С трудом сдерживаюсь, чтобы не повернуться к Жеке, чувствую и он напрягся ещё больше.
- Нет, а что? – с подозрительным любопытством протягивает Женя.
- Нет, серьёзно что-ли не слышали? Ну вы даёте, уже весь двор знает! – тут Вадик отвлекается на упаковку с супер-длинной жвачкой и игрушкой из новой серии фантастической четвёрки, всего несколько секунд, и я убил бы его. – А. Так вот: помните бабу Надю, ну Славика из второго дома соседку по площадке? Так вот у неё собака была – Айва – её убили в подъезде.
Мы с Женей, уже взмокшие от волнения, поднимаем брови на лоб. У меня в горле воздух застрял, но от необходимости что-то говорить Вадик избавляет:
- Представляете, забили до смерти, ребята видели – сказали чем-то тяжёлым наверное. Может от трубы обрезком или кирпичом там… Сам не видел, вот сейчас метнусь посмотреть пока не убрали. Уже Славкиного батю позвали помочь, а то бабка ревёт, говорят, на весь подъезд… А у Зиновьевых ребёнок же маленький… Ну и это, не заснуть. А у бабки никого ж нету, только собака эта старая была, она её к себе забрала когда сын 2 года назад погиб… Ну вы идёте посмотреть или где?

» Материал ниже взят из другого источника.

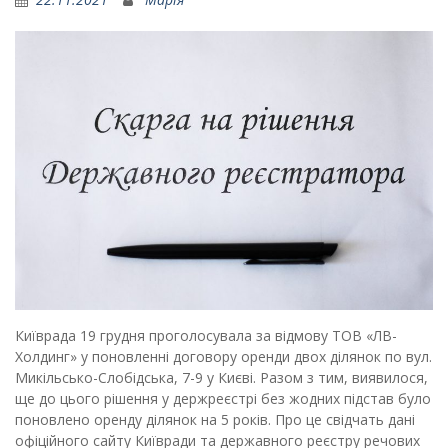
Київрада 19 грудня проголосувала за відмову ТОВ «ЛВ-
Холдинг» у поновленні договору оренди двох ділянок по вул.
Микільсько-Слобідська, 7-9 у Києві. Разом з тим, виявилося,
ще до цього рішення у держреєстрі без жодних підстав було
поновлено оренду ділянок на 5 років. Про це свідчать дані
офіційного сайту Київради та державного реєстру речових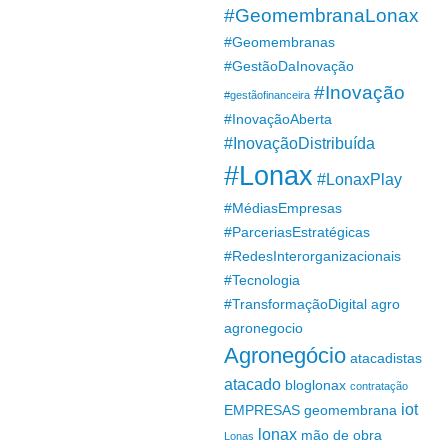
#GeomembranaLonax
#Geomembranas
#GestãoDaInovação
#Inovação
#gestãofinanceira
#InovaçãoAberta
#InovaçãoDistribuída
#Lonax
#LonaxPlay
#MédiasEmpresas
#ParceriasEstratégicas
#RedesInterorganizacionais
#Tecnologia
#TransformaçãoDigital
agro
agronegocio
Agronegócio
atacadistas
atacado
bloglonax
contratação
iot
EMPRESAS
geomembrana
lonax
mão de obra
Lonas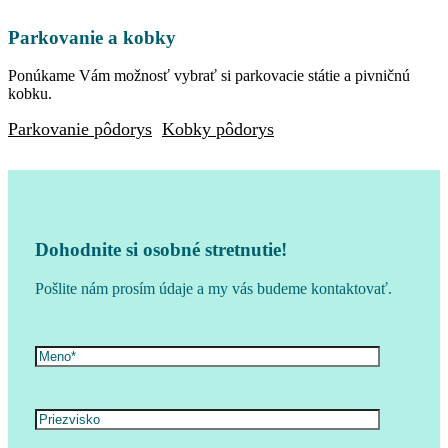
Parkovanie a kobky
Ponúkame Vám možnosť vybrať si parkovacie státie a pivničnú
kobku.
Parkovanie pôdorys
Kobky pôdorys
Dohodnite si osobné stretnutie!
Pošlite nám prosím údaje a my vás budeme kontaktovať.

Мы с Жекой переглянусь, кивнули молча.
- Нам тут только к обеду кое-что…
- Ага, ну понятно, только давайте быстрее, а то не успеете.

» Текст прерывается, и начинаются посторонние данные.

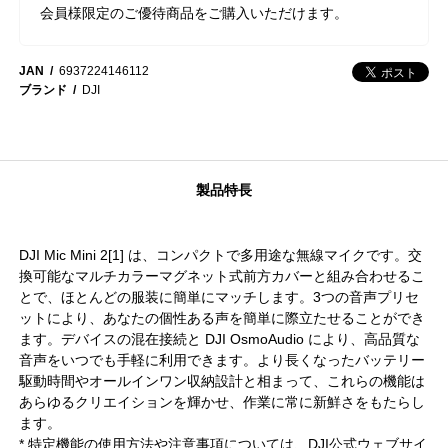
会員様限定のご優待商品をご購入いただけます。
JAN
6937224146112
ブランド
DJI
製品特長
DJI Mic Mini 2[1] は、コンパクトで多用途な無線マイクです。交
換可能なマルチカラーマグネット式前方カバーと組み合わせるこ
とで、ほとんどの服装に簡単にマッチします。3つの音声プリセ
ットにより、あなたの個性ある声を簡単に際立たせることができ
ます。デバイスの混在接続と DJI OsmoAudio により、高品質な
音声をいつでも手軽に利用できます。より長くなったバッテリー
駆動時間やオールインワン収納設計と相まって、これらの機能は
あらゆるクリエイションを輝かせ、作業に常に新鮮さをもたらし
ます。
* 特定機能の使用方法や注意事項については、DJI公式ウェブサイ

* - Бей, бей, она вчера у бати из багажника мясо для шашлыков стащила, падла!
Я бил ногами, и чувствовал, как мягкое собачье тельце ломается под ударами, слышал хрип, видел кровь, смотрел прямо в глаза этой псины, которая была так запугана, что даже не сопротивлялась. Только смотрела умоляюще своими влажными большими глазищами и закатывала их от боли. А я бил, просто уже не мог остановиться. И злой, какой-то дикий Женькин смех – как завод адской машины смерти.*
Мы в этот день с Женькой долго не подходили к дому, гуляли до самого вечера, пока не замёрзли. Гуляли молча, потому что нечего было сказать друг-другу. Родители мне за ужином всё рассказали, мама чуть не заплакала, она животных жалеет больше, чем людей. Не ел ничего, не лезло. Пол-ночи не мог уснуть и когда под утро всё же сомкнул глаза – даже во сне видел, как она не меня смотрит и просит сжалится. И я ведь так люблю собак, у меня у самого на даче Жулик живёт… И я не понимаю, почему я это сделал.